Prudently, on October 7, 2010, Governor Schwarzenegger provided notice that he would not sign this legislation into law. While these requirements could have ended any confusion as to what is actually required by law instead of what is recommended when providing notification of a security breach, California’s Office of Privacy Protection has long been suggesting that reporting entities notify affected individuals in the manner described above as a best practice when attempting to comply with California’s existing laws. As such, the Governor found this bill unnecessary. No doubt, with California’s current cash crunch, furloughs and reductions in force, SB 1166’s additional requirement to create a breach notice repository at the Attorney General’s office put the final nail in the coffin for this bill. Just the same, SB 1166 serves as an important reminder as to what businesses should consider doing to comply with California’s current law (CA Civ. Code 1798.82) and best industry practices when faced with a breach of their computerized data systems involving personal information.
For those demanding more legislation in this area, there is some light at the end of the tunnel (though it is more akin to that of a laser pointer than an all encompassing flood light). Senate Bill 1268 was just recently signed into law on September 29, 2010. This new law is much narrower in scope than SB 1166 as it is applicable only to transportation agencies operating electronic toll collection systems (e.g., toll roads using Fast Pass, EZ Pass, FastTrak, etc.).
SB 1268 restricts the transportation agency from collecting any information other than information which is necessary to perform its account functions. The bill’s author, State Senator Joe Simitian (D-Palo Alto) was quoted as saying, “There’s just no reason for a government agency to track the movements of Californians, let alone maintain that information in a database forever and ever.”
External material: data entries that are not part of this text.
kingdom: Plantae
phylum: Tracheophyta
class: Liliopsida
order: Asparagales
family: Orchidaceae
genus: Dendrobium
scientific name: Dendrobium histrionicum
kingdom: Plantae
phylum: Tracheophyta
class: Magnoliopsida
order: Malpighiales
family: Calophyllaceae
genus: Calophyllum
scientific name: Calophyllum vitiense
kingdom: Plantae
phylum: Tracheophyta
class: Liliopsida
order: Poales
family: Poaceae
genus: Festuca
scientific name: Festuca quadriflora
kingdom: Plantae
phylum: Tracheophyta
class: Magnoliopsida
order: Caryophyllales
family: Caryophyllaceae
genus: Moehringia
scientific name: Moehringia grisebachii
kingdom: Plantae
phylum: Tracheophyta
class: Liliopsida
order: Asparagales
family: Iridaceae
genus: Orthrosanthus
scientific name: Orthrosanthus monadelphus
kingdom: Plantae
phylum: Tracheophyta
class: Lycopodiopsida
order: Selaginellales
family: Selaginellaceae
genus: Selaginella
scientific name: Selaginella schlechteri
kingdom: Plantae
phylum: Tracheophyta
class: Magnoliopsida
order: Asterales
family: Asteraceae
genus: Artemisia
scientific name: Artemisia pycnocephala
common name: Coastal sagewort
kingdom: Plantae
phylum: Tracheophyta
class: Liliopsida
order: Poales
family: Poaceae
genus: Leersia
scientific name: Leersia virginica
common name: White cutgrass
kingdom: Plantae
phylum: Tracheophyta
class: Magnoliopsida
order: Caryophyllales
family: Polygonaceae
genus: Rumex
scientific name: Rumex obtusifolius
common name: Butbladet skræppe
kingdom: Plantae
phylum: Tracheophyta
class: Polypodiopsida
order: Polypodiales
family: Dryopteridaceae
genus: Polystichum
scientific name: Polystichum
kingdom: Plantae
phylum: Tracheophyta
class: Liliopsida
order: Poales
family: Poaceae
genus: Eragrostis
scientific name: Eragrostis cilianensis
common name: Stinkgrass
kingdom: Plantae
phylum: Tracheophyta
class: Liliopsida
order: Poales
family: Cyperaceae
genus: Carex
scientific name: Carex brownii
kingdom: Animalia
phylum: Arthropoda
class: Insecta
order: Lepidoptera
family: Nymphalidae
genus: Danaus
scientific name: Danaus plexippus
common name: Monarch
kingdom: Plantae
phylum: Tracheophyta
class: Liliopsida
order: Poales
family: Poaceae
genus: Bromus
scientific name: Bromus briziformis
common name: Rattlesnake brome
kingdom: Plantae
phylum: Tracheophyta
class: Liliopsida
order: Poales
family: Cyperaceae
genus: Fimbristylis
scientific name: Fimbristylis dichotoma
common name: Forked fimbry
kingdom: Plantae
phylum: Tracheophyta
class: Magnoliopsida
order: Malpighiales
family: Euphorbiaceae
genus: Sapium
SB 1268 also prohibits a transportation agency from selling or providing personal information obtained from commuters who use their electronic toll collection systems except under limited circumstances. For example, if the transportation agency obtains the commuter’s express written consent to receive direct marketing communications, the transportation agency can provide the commuters contact information to such direct marketing agency in order to market the transportation agency’s and/or its business partners’ products and services.
Additionally, SB 1268 requires that, after July 1, 2011, the transportation agency must delete any personal information collected from commuters within four and a half years after the closure date of the commuter’s billing cycle. Again, there is already a law in California (Cal. Civ. Code 1798.81) which requires businesses who collect personal information from California consumers to delete such information when the records are no longer required by the business to be retained. As such, it is unclear if a transportation agency retaining a commuters information, as permitted by SB 1268, for four and a half years is reasonable or otherwise compliant with 1798.81. So, this aspect of SB 1268 may be actually more helpful to the transportation agencies than to the commuters. The original legislation introduced by State Senator Simitian had limited this time period to 150 days.
In order to implement these relatively benign requirements, the law permits the transportation agencies to impose new administrative fees (i.e., raise the tolls). Of course, if the transportation agency fails to comply with this law, any person whose information was sold or provided in violation of the law is granted a direct cause of action against the transportation agency for damages, costs and attorneys’ fees.
So, in summary, no new sweeping laws in California have been passed regarding security breaches. However, industries should be warned that legislatures in active states, such as California, are identifying and will likely be continuing to single out with precision shots the major aggregators of personal information, such as their recent target, transportation agencies.